- INSTRUCTIONS FOR THE TASK
Lay out every line of the records below as a numbered list, omitting blank lines.

- TASK DATA
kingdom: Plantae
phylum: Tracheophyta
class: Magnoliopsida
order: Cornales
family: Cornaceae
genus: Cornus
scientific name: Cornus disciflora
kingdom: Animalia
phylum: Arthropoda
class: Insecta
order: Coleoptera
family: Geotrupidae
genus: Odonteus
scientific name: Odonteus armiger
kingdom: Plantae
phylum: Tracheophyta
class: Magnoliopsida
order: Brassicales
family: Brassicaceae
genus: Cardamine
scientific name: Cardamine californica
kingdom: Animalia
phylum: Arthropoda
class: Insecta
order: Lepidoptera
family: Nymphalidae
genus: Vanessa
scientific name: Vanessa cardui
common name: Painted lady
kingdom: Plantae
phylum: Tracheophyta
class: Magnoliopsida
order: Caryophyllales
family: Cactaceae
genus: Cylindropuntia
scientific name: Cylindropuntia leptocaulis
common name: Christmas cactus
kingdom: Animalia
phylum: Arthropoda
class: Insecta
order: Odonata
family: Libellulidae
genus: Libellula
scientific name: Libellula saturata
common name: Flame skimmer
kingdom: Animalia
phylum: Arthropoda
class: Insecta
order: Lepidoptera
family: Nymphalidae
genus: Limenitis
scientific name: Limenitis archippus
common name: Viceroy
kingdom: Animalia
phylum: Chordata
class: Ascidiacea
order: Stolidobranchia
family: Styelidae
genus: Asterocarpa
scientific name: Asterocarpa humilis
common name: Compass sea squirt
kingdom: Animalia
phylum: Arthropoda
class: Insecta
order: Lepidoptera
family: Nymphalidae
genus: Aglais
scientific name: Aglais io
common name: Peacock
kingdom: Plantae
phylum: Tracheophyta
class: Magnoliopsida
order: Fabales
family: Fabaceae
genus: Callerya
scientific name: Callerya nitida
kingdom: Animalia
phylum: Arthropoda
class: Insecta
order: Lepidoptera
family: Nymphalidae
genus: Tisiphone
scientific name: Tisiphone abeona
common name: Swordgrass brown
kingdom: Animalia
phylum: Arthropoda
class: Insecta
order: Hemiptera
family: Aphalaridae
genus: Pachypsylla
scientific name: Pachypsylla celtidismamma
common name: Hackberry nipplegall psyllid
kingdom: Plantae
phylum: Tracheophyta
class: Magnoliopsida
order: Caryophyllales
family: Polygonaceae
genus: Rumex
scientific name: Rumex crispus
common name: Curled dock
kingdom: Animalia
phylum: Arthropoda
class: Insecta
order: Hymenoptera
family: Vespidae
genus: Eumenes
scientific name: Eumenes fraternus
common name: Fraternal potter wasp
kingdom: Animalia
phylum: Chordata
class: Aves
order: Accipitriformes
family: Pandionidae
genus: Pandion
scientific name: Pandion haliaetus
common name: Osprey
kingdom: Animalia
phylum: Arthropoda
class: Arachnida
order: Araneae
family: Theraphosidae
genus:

- RESPONSE BELOW
1. kingdom: Plantae
2. phylum: Tracheophyta
3. class: Magnoliopsida
4. order: Cornales
5. family: Cornaceae
6. genus: Cornus
7. scientific name: Cornus disciflora
8. kingdom: Animalia
9. phylum: Arthropoda
10. class: Insecta
11. order: Coleoptera
12. family: Geotrupidae
13. genus: Odonteus
14. scientific name: Odonteus armiger
15. kingdom: Plantae
16. phylum: Tracheophyta
17. class: Magnoliopsida
18. order: Brassicales
19. family: Brassicaceae
20. genus: Cardamine
21. scientific name: Cardamine californica
22. kingdom: Animalia
23. phylum: Arthropoda
24. class: Insecta
25. order: Lepidoptera
26. family: Nymphalidae
27. genus: Vanessa
28. scientific name: Vanessa cardui
29. common name: Painted lady
30. kingdom: Plantae
31. phylum: Tracheophyta
32. class: Magnoliopsida
33. order: Caryophyllales
34. family: Cactaceae
35. genus: Cylindropuntia
36. scientific name: Cylindropuntia leptocaulis
37. common name: Christmas cactus
38. kingdom: Animalia
39. phylum: Arthropoda
40. class: Insecta
41. order: Odonata
42. family: Libellulidae
43. genus: Libellula
44. scientific name: Libellula saturata
45. common name: Flame skimmer
46. kingdom: Animalia
47. phylum: Arthropoda
48. class: Insecta
49. order: Lepidoptera
50. family: Nymphalidae
51. genus: Limenitis
52. scientific name: Limenitis archippus
53. common name: Viceroy
54. kingdom: Animalia
55. phylum: Chordata
56. class: Ascidiacea
57. order: Stolidobranchia
58. family: Styelidae
59. genus: Asterocarpa
60. scientific name: Asterocarpa humilis
61. common name: Compass sea squirt
62. kingdom: Animalia
63. phylum: Arthropoda
64. class: Insecta
65. order: Lepidoptera
66. family: Nymphalidae
67. genus: Aglais
68. scientific name: Aglais io
69. common name: Peacock
70. kingdom: Plantae
71. phylum: Tracheophyta
72. class: Magnoliopsida
73. order: Fabales
74. family: Fabaceae
75. genus: Callerya
76. scientific name: Callerya nitida
77. kingdom: Animalia
78. phylum: Arthropoda
79. class: Insecta
80. order: Lepidoptera
81. family: Nymphalidae
82. genus: Tisiphone
83. scientific name: Tisiphone abeona
84. common name: Swordgrass brown
85. kingdom: Animalia
86. phylum: Arthropoda
87. class: Insecta
88. order: Hemiptera
89. family: Aphalaridae
90. genus: Pachypsylla
91. scientific name: Pachypsylla celtidismamma
92. common name: Hackberry nipplegall psyllid
93. kingdom: Plantae
94. phylum: Tracheophyta
95. class: Magnoliopsida
96. order: Caryophyllales
97. family: Polygonaceae
98. genus: Rumex
99. scientific name: Rumex crispus
100. common name: Curled dock
101. kingdom: Animalia
102. phylum: Arthropoda
103. class: Insecta
104. order: Hymenoptera
105. family: Vespidae
106. genus: Eumenes
107. scientific name: Eumenes fraternus
108. common name: Fraternal potter wasp
109. kingdom: Animalia
110. phylum: Chordata
111. class: Aves
112. order: Accipitriformes
113. family: Pandionidae
114. genus: Pandion
115. scientific name: Pandion haliaetus
116. common name: Osprey
117. kingdom: Animalia
118. phylum: Arthropoda
119. class: Arachnida
120. order: Araneae
121. family: Theraphosidae
122. genus:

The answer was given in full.